Église catholique en Lozère
18 septembre 2025 |

Le Moyen-Orient, un foyer de tensions

Le 1er septembre, l’Oeuvre d’Orient a un nouveau secrétaire-général, le père Hugues de Woillemont. Il succède au père Pascal Gollnisch qui fut durant 15 années à la tête de l’organisation d’aide aux communautés chrétiennes orientales. Mgr Gollnisch se retourne sur ces denses années, vécues au plus près de ces chrétiens. Des années tourmentées mais aussi marquées par l’espérance. Il nous offre une autre parole sur la situation actuelle.

Le Moyen-Orient est une caisse de résonance des tensions du monde entier”

Réponses à deux questions :

Quel bilan tirez-vous de ces quinze années de perpétuels changements au Moyen-Orient?

Ce Moyen-Orient est un peu désespérant, parce qu’on a l’impression de crises à répétition et que la population continue à souffrir sans parvenir à pouvoir prendre son destin en main. Ce qui m’a frappé durant ces quinze années, c’était après le synode à Rome sur les chrétiens du Moyen-Orient (en 2010, ndlr), il y a eu très vite l’attentat dans la cathédrale syriaque catholique de Bagdad puis, peu après, l’attentat dans la cathédrale orthodoxe d’Alexandrie. Donc, très vite après ce synode qui avait été tout de même un moment de rencontre, de communion, d’espérance et de perspectives, pour lequel le Pape Benoît XVI s’était beaucoup engagé, il y a eu ces drames. Ensuite, ça a été les mouvements du Printemps arabe qui ont été une vraie espérance. Par exemple, au Caire, il y avait eu une fraternisation entre les jeunes musulmans et les jeunes chrétiens. Ces espoirs n’ont pas été suffisamment couronnés de succès, même s’ils n’ont pas été inutiles, loin de là.

Durant toutes ces années, vous avez sillonné le Proche et le Moyen-Orient. Qu’avez-vous appris de ces communautés chrétiennes?

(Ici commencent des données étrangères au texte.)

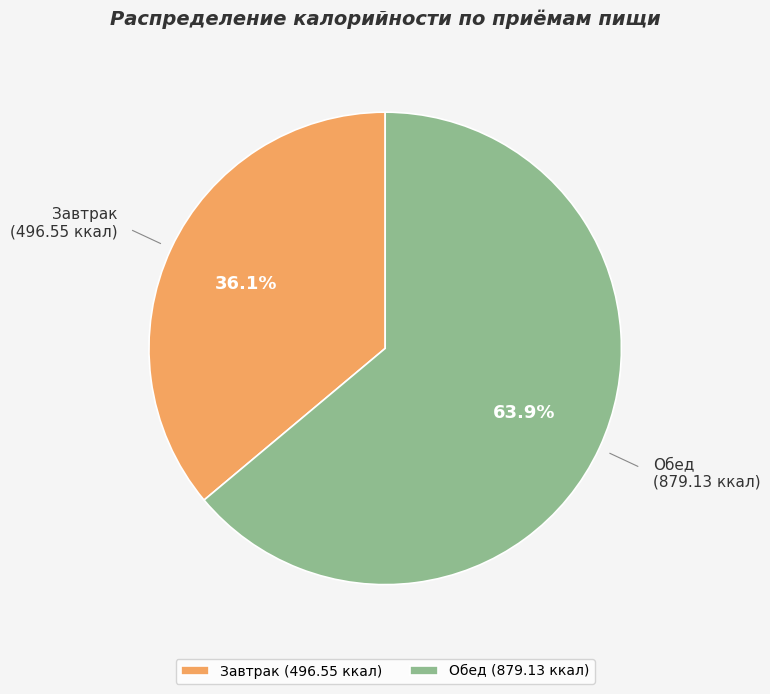

How many slices are in this pie chart?

2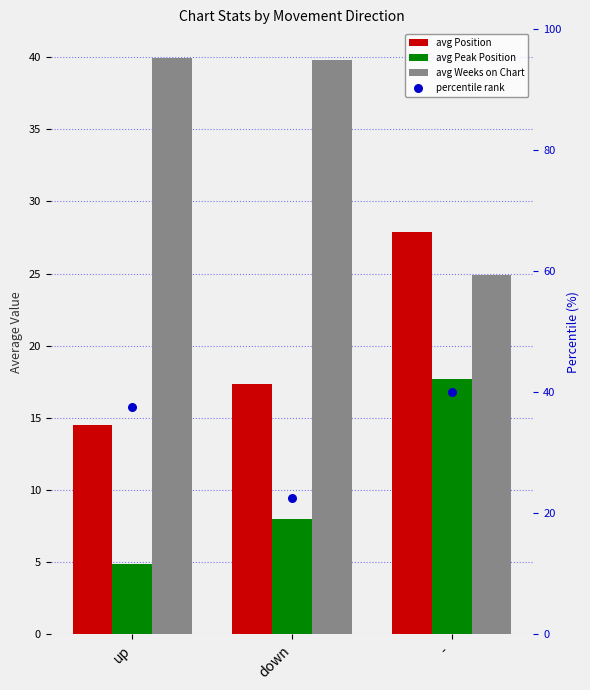

Which series has the widest spread of Y values?

avg Weeks on Chart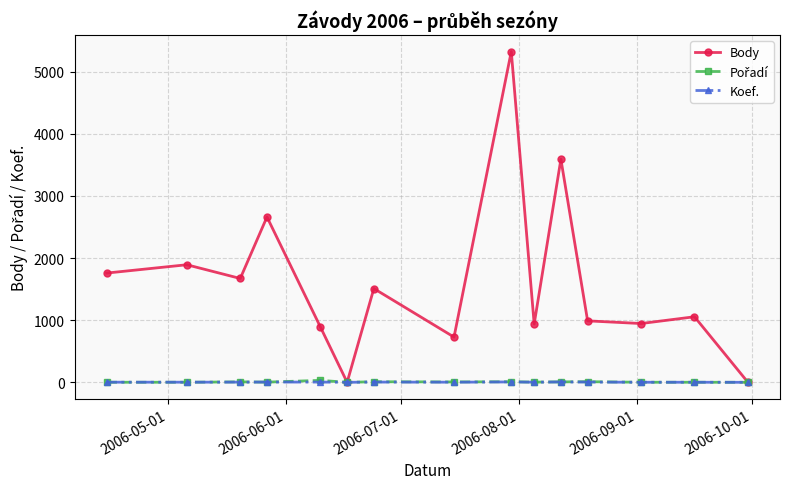

In Body, how many points are higher than both neighbors (excluding endpoints)?

6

C’est toujours un peu un étonnement pour un latin, de faire l’expérience que l’Église catholique est composée de diverses Églises particulières et que l’Église latine n’est jamais que l’une de ces Églises particulières catholiques. Elles sont en communion avec le Pape, avec l’évêque de Rome, mais chaque Église a ses traditions, ses rites, son autorité propre. Dans une église orientale, il y a un synode des évêques, il y a une autorité avec un patriarche, Rome respectant ces autorités propres. Une deuxième chose est de voir comment le dialogue œcuménique fonctionne concrètement, parfois davantage au niveau des fidèles qu’au niveau des hiérarchies. Ensuite, j’ai découvert la richesse du dialogue interreligieux, qui est essentiellement au Moyen-Orient le dialogue avec les musulmans, même s’il y a aussi la question des fidèles juifs. Cette question des musulmans est une question extrêmement complexe et large. Parfois nous autres, en Europe, en France, nous risquons de la simplifier pour la caricaturer, soit pour dire que ça n’y a aucun problème avec les musulmans, ce qui n’est pas vrai, soit pour dire qu’il y a des tas de problèmes et qu’il n’y a que des problèmes avec les musulmans, ce qui n’est pas vrai non plus. C’est une question complexe, en particulier l’islam sunnite et ses différentes mouvances. Il n’y a pas une autorité unique et par conséquent, il faut apprendre la complexité de l’islam. C’est une grande leçon et aussi une grande richesse parce que, dans cette complexité, vous voyez aussi des courants spirituels, mystiques qui sont tout à fait remarquables.

Il y a ensuite la question monde politique, il est sous tension, mais parce que nous devons bien comprendre que le Moyen-Orient est un carrefour et que par conséquent, tout le monde veut essayer de se l’approprier. Le Moyen-Orient est une caisse de résonance des tensions du monde entier, même si le fait d’être carrefour, c’est aussi ce qui permet une grande richesse de civilisation. On a le sentiment, d’un point de vue chrétien, que la doctrine sociale de l’Église, qui est quand même une sorte de guide, de perspective d’actions des chrétiens est une doctrine qui a beaucoup été élaborée dans un milieu occidental. C’était la fin du XIXᵉ siècle et le début du XXᵉ siècle, c’était les luttes sociales entre le capital et le travail, le problème de l’entreprise. Cette doctrine sociale devrait selon moi être revue, repensée pour les sociétés du Moyen-Orient qui ont peut-être aujourd’hui d’autres questions, d’autres difficultés. Et puisque notre Pape a pris le prénom de Léon, je souhaiterais une grande encyclique de Léon XIV sur la doctrine sociale de l’Église appliquée au Moyen-Orient.